In this lean fiscal environment, we are committed to keeping costs down while maintaining program quality. When constructing our budget, however, we must consider the fact that in reducing the number of participants hosted, there comes a tipping point in terms of efficiency. Certain base costs remain whether bringing 500 participants or 2,000. Using economy of scale, it is our experience that bringing 1,200 participants a year is that tipping point. Below that number, the program becomes less cost effective and the per person cost rises. To that end, our budget request of $10 million is based on bringing 1,200 participants in 2013.
Open World spends its appropriation in two categories: Direct Program Costs and Administration Costs. Direct Program Costs includes: grants to host delegations in the United States; a logistical coordinator; and the direct program portion of salary and benefits of D.C. and Moscow staff. This is the minimum staff level required to manage 1,200 participants in a program year.
The Center’s fiscal year 2013 budget request breaks down as follows:
A. Direct Program — $ 9,689,372
1. Logistical Contract 5,720,000
2. Grants/Other Hosting Costs 3,283,450
3. Salary/Benefits 685,922
B. Administration — $ 773,501
1. Salary/Benefits 408,255
2. Services of Other Agencies 182,000
3. Professional Services 146,640
4. Miscellaneous Office 36,606
TOTAL BUDGET: $10,462,873
Open World has served the Congress well, earning strong bipartisan and bicameral support.
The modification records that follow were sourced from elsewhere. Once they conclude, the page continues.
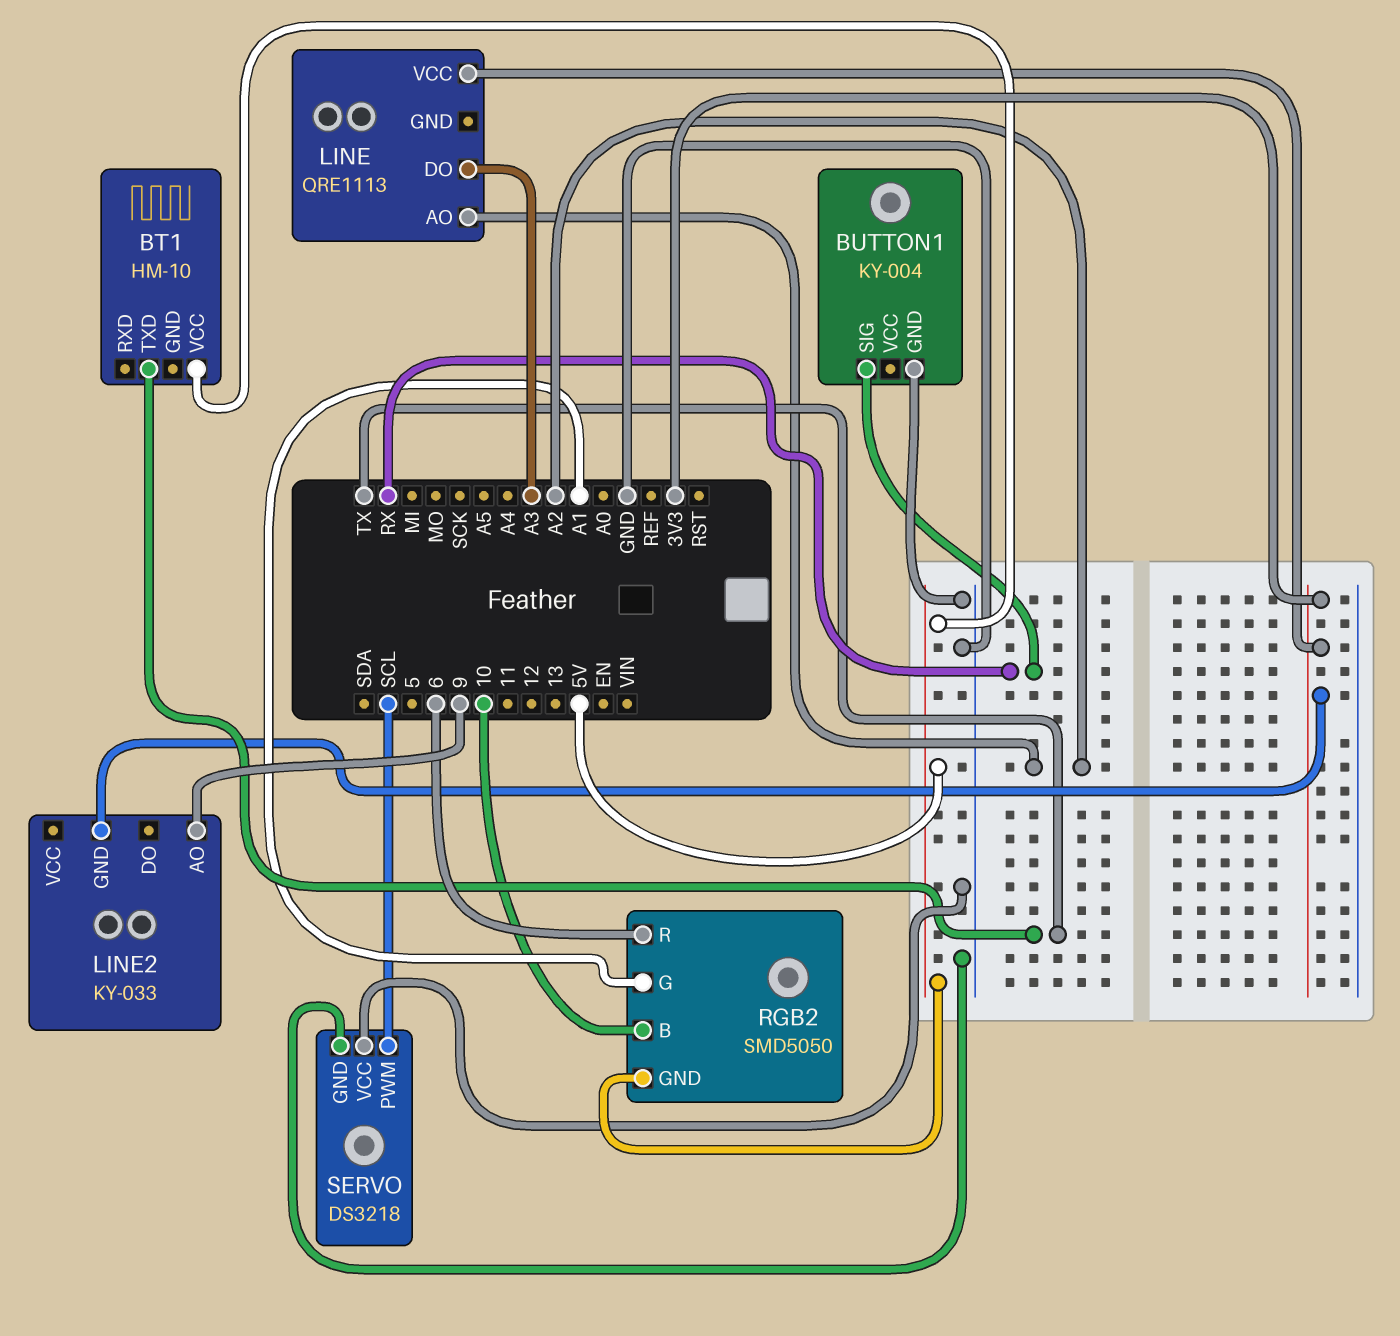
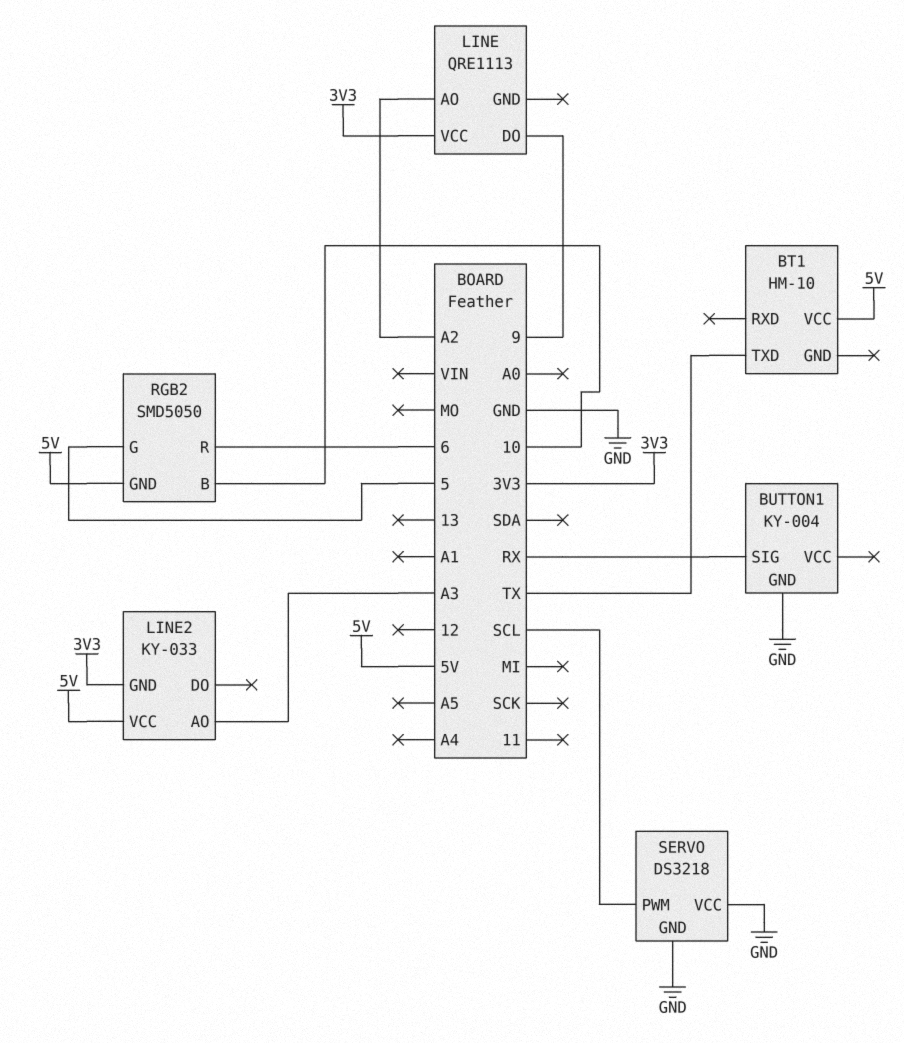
LINE pin DO: A3 -> 9
LINE2 pin AO: 9 -> A3
LINE2 pin VCC: none -> 5V
RGB2 pin G: A1 -> 5

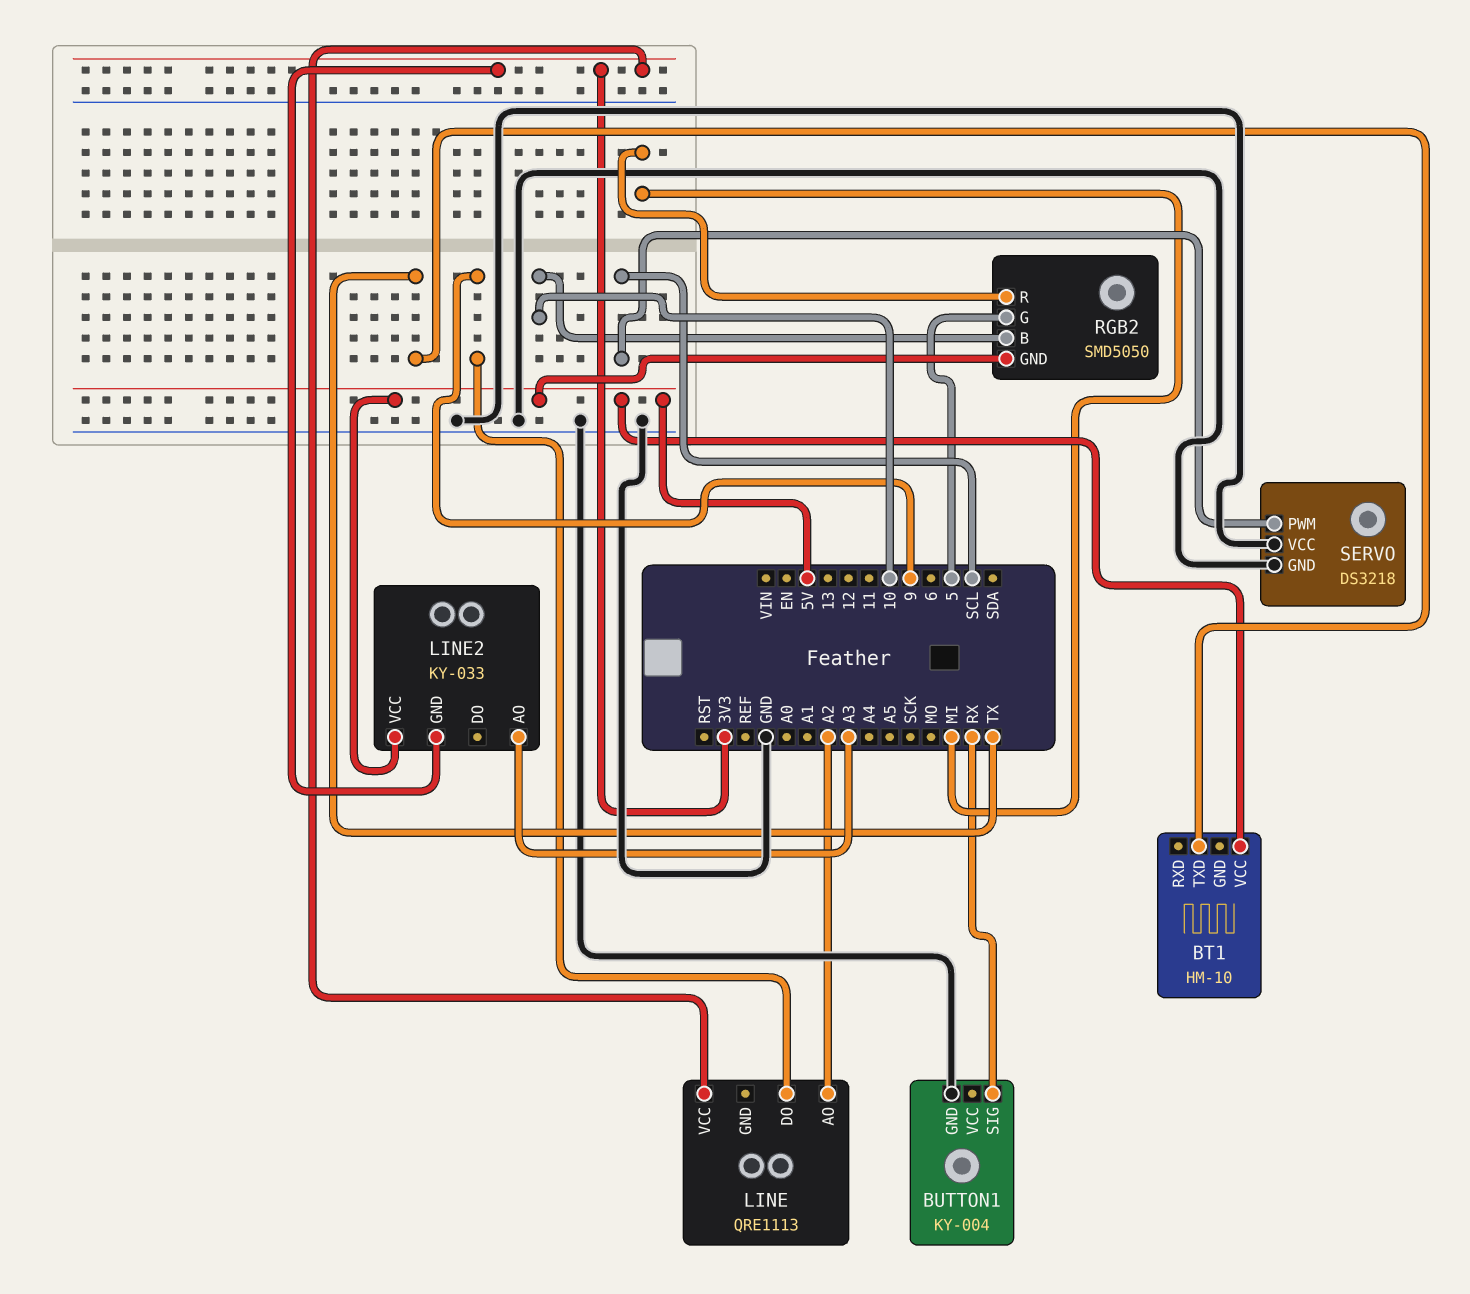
RGB2 pin R: 6 -> MI

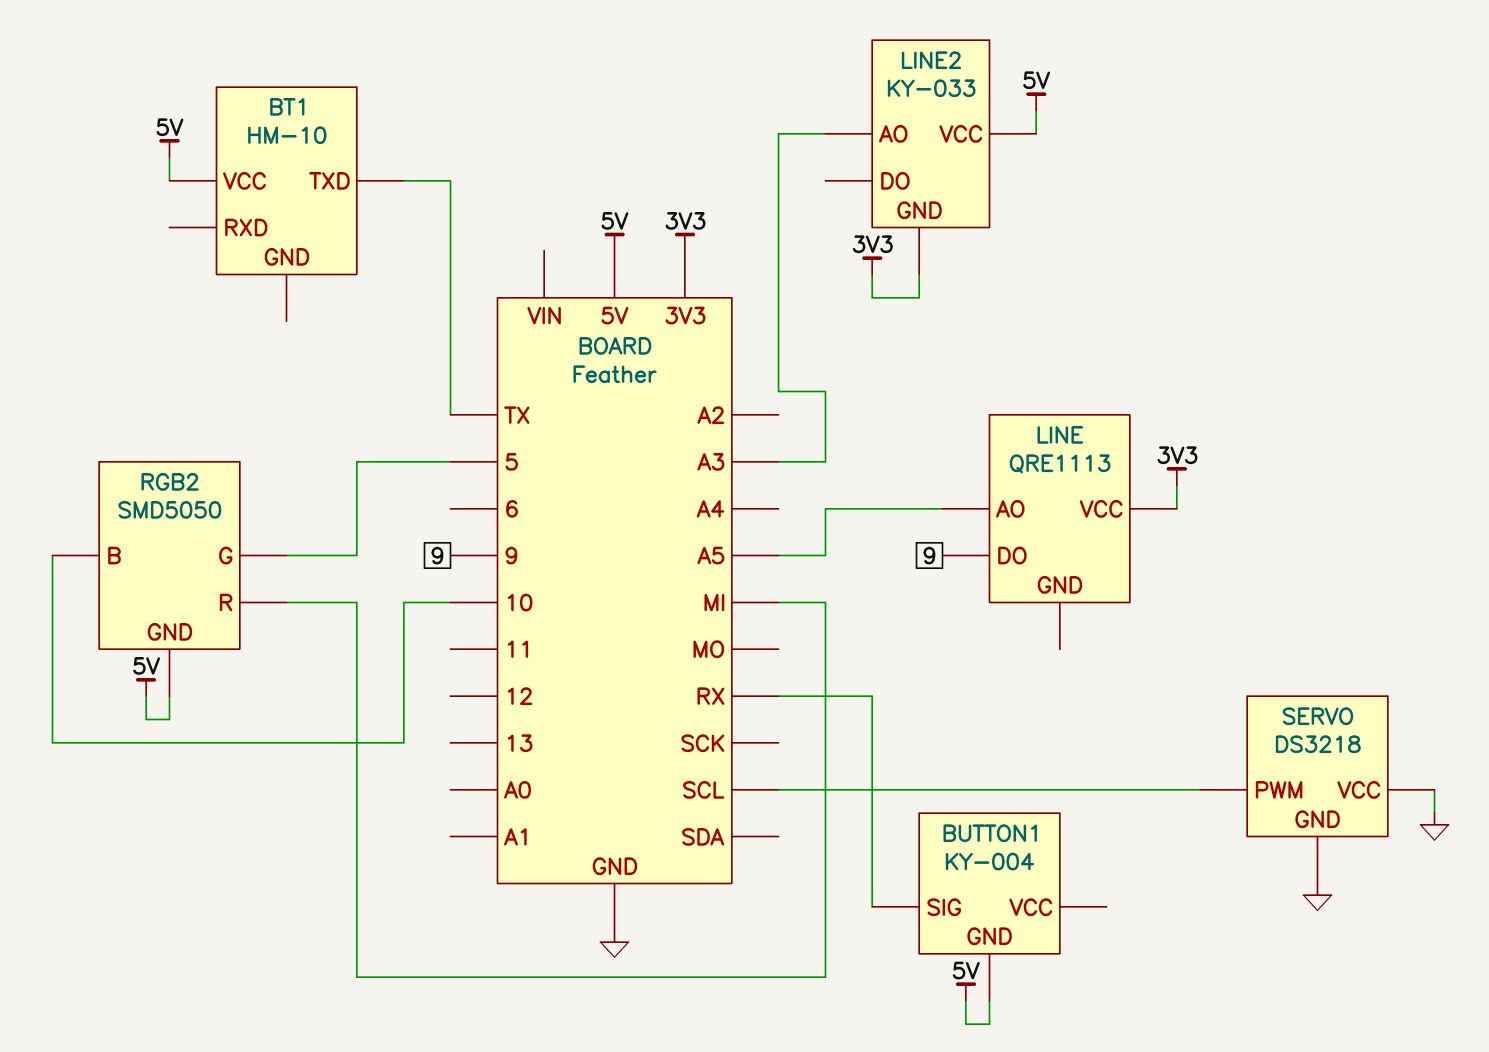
BUTTON1 pin GND: GND -> 5V
LINE pin AO: A2 -> A5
This modest budget request, representing a flat budget, will enable the Open World Leadership Center to continue to make major contributions to an understanding of democracy, civil society, and free enterprise in a region of vital importance to the Congress and the nation. On behalf of the U.S. Congress, this powerful global network will continue to make a significant and positive mark on events in this strategically important region. This Subcommittee’s interest and support have been essential ingredients in Open World’s success.